Ein Schlüsselerlebnis hatte ich vor Jahren im einem Discounter, als eine Mutter mit Kind (vermutlich alleinerziehend und H4) Einkäufe tätigte (kein Alk, keine Zigaretten, nur Kindernahrung, Gemüse usw.). Als es zum Bezahlen ging, reichte die Deckung der EC-Karte nicht. Also legte sie ein Stück nach dem anderen zurück, aber die Karte wurde bei keinem der Versuche akzeptiert. Ihr war das sichtlich superpeinlich und sowohl Kind als auch die Schlange der Wartenden wurden ungeduldig. Ich wartete direkt hinter ihr und bekam das alles haarklein mit. Es war auch keine der üblichen Klischee-H4 Muttis mit 150 kg Lebendgewicht und hautfarbener Leggins, sondern eine völlig „normale“ unauffällige Frau.
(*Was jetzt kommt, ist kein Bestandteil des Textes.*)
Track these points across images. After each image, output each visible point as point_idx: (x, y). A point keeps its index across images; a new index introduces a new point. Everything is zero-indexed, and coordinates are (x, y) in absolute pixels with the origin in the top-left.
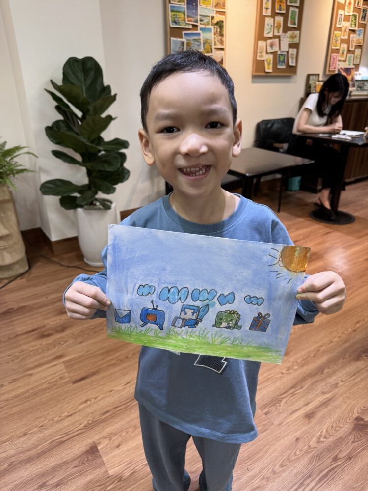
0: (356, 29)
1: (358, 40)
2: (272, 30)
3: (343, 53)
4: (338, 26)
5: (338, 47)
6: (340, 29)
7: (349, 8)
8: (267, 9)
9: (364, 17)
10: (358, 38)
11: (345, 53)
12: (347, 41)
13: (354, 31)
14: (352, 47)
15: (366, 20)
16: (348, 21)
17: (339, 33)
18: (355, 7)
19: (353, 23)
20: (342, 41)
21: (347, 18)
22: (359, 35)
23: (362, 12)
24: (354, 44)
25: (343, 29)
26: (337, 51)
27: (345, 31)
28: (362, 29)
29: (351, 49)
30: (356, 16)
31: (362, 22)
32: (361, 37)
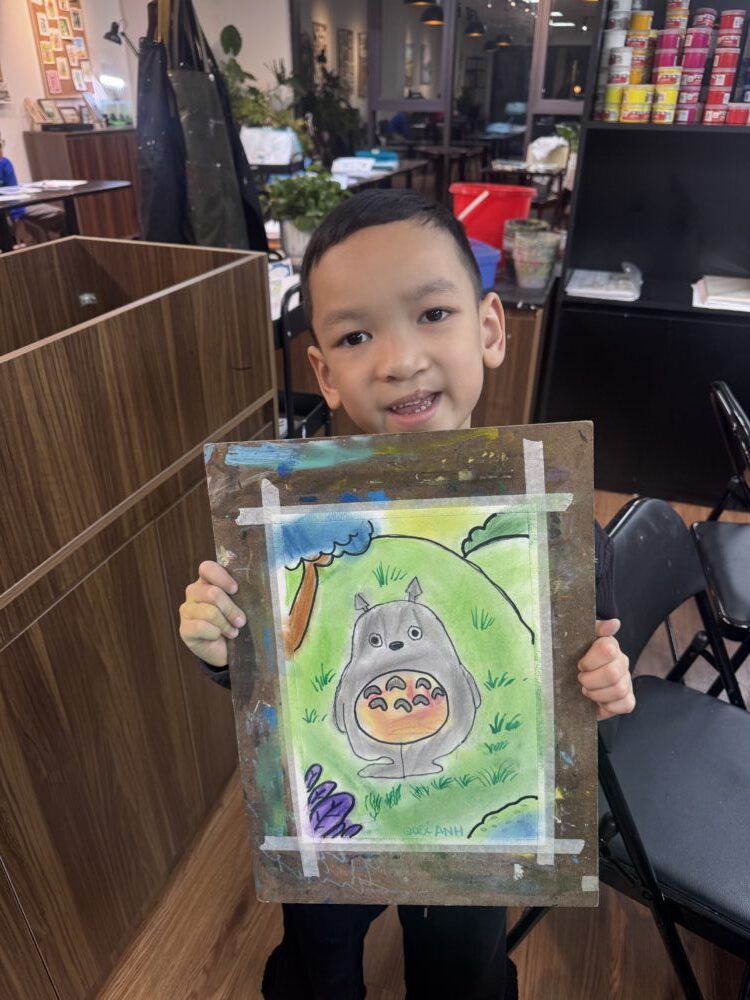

Hatte damals mit mir gerungen, ob ich den Einkauf bezahlen soll, habe mich dann aber dagegen entschieden, weil ich annahm, dass diese Geste missinterpretiert werden könnte. Zumindest dieses Beispiel ist für mich Beleg, dass vielleicht 90% abgewrackte Alkoholleichen sind, es aber auch tragische Fälle außerhalb des Suchtspektrums gibt. Insbesondere bei Alleinerziehenden vermute ich viele solcher Fälle. Mir fehlt allerdings der tiefere Einblick, das gebe ich gerne zu. Vielleicht muss das Unterhaltsgesetz dahingehend verschärft werden, dass die Erzeuger in den Knast wandern, wenn sie ihrer Zahlungspflicht nicht nachkommen.